What you will do - What lines in the entries hold the string "round"? List them.

(Collected data)
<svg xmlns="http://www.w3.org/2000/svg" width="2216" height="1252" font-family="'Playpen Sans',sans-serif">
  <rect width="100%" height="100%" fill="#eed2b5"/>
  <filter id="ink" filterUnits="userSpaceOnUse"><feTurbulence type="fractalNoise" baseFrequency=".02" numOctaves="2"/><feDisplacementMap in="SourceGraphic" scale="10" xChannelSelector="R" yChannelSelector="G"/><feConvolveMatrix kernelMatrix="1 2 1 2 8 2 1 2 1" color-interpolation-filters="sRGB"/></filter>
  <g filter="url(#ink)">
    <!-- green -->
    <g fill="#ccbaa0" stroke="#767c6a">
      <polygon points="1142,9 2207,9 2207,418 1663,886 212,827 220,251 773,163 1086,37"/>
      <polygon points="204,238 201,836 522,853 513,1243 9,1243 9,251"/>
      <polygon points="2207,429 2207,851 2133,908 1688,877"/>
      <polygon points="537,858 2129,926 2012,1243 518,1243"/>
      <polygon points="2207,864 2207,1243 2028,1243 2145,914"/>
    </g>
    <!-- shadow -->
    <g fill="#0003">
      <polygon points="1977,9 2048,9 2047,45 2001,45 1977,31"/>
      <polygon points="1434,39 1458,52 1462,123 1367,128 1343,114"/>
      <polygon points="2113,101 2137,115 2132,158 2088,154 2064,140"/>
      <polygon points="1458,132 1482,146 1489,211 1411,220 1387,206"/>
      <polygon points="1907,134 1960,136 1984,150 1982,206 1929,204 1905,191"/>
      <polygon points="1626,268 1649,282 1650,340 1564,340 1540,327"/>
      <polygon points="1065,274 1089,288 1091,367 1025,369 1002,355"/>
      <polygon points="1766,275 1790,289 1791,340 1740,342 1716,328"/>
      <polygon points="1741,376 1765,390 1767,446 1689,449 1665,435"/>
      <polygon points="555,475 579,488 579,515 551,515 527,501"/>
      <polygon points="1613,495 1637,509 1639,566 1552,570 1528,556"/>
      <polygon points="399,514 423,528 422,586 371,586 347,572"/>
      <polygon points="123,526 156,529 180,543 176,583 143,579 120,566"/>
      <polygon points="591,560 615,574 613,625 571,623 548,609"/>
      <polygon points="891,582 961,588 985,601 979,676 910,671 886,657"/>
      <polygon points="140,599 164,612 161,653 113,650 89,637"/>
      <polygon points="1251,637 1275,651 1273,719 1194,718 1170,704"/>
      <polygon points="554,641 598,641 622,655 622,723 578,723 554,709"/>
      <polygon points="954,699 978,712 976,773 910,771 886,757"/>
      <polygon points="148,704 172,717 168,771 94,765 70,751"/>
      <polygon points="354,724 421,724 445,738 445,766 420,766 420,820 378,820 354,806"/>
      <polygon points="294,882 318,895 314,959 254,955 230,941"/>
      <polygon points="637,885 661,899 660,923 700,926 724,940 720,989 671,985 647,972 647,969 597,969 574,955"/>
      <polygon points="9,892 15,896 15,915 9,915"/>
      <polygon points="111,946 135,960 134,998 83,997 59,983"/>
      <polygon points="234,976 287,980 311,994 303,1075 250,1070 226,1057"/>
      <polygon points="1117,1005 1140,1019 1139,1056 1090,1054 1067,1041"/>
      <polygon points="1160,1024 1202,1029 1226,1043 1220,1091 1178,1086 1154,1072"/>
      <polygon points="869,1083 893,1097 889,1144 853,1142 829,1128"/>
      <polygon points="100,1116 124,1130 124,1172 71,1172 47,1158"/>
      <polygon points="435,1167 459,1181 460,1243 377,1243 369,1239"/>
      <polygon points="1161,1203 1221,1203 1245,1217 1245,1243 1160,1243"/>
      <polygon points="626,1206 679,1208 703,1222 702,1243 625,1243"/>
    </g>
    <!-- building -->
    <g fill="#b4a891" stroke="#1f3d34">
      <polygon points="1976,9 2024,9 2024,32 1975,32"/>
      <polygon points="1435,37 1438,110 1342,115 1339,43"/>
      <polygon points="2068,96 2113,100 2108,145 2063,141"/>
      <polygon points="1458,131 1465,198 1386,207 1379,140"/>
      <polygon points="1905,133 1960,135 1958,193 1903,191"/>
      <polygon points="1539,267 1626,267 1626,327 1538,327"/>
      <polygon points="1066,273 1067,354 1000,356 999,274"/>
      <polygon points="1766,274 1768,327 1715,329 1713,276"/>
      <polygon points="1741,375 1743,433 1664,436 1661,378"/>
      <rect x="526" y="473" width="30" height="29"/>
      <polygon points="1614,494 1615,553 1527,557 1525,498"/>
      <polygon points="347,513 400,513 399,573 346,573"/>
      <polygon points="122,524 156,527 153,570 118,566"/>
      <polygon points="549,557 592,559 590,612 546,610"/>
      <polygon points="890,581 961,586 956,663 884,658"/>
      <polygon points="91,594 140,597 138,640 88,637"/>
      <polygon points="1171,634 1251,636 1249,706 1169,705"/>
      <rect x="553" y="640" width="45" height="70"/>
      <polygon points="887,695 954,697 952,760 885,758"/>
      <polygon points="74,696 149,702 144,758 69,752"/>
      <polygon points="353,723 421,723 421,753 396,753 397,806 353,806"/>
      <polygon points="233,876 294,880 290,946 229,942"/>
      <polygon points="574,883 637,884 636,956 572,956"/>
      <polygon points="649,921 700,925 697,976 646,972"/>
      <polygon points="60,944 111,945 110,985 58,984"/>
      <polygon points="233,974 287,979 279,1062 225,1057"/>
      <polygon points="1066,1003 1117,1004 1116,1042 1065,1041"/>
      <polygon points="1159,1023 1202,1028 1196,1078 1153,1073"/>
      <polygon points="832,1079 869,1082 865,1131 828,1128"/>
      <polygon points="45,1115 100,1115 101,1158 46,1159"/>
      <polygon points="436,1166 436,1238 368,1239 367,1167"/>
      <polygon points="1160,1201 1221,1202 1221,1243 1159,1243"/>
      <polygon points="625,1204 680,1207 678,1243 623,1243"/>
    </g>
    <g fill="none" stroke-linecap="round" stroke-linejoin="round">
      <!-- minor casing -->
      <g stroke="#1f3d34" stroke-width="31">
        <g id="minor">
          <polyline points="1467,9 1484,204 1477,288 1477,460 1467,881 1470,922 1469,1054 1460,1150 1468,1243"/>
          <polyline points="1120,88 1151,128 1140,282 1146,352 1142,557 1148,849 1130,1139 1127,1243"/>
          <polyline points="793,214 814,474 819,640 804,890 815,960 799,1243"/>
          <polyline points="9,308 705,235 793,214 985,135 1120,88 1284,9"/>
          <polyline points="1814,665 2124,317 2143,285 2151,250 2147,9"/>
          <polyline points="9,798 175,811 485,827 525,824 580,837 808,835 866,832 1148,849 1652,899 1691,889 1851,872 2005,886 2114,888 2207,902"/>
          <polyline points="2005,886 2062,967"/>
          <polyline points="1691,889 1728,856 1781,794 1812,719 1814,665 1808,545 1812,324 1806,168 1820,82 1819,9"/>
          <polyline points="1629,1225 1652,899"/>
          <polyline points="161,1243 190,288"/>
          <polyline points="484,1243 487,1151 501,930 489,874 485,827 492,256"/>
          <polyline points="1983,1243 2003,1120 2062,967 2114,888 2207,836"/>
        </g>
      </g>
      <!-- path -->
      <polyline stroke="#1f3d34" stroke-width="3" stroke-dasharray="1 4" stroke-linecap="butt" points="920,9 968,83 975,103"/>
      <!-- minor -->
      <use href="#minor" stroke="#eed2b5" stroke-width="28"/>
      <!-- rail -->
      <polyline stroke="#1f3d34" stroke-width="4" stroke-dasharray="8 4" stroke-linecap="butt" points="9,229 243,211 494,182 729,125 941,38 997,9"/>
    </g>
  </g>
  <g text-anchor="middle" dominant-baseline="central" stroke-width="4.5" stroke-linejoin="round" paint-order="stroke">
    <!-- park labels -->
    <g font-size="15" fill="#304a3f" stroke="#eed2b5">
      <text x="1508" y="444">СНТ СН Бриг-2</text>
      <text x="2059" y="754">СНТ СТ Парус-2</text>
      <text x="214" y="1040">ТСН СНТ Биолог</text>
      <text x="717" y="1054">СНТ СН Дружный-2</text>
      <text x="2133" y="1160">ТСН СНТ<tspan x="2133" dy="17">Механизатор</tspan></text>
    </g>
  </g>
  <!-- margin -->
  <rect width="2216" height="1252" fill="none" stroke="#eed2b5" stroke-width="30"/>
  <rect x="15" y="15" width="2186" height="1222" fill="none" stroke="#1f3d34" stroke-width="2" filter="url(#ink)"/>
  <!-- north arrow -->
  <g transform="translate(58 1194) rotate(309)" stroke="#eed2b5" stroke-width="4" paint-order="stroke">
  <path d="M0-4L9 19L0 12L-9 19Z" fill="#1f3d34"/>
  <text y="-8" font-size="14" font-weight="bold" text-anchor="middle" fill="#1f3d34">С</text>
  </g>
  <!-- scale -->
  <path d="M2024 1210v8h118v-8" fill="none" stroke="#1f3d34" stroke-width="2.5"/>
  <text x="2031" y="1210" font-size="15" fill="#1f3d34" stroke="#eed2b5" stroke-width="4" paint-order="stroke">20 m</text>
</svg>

Your solution -
    <g fill="none" stroke-linecap="round" stroke-linejoin="round">
  <g text-anchor="middle" dominant-baseline="central" stroke-width="4.5" stroke-linejoin="round" paint-order="stroke">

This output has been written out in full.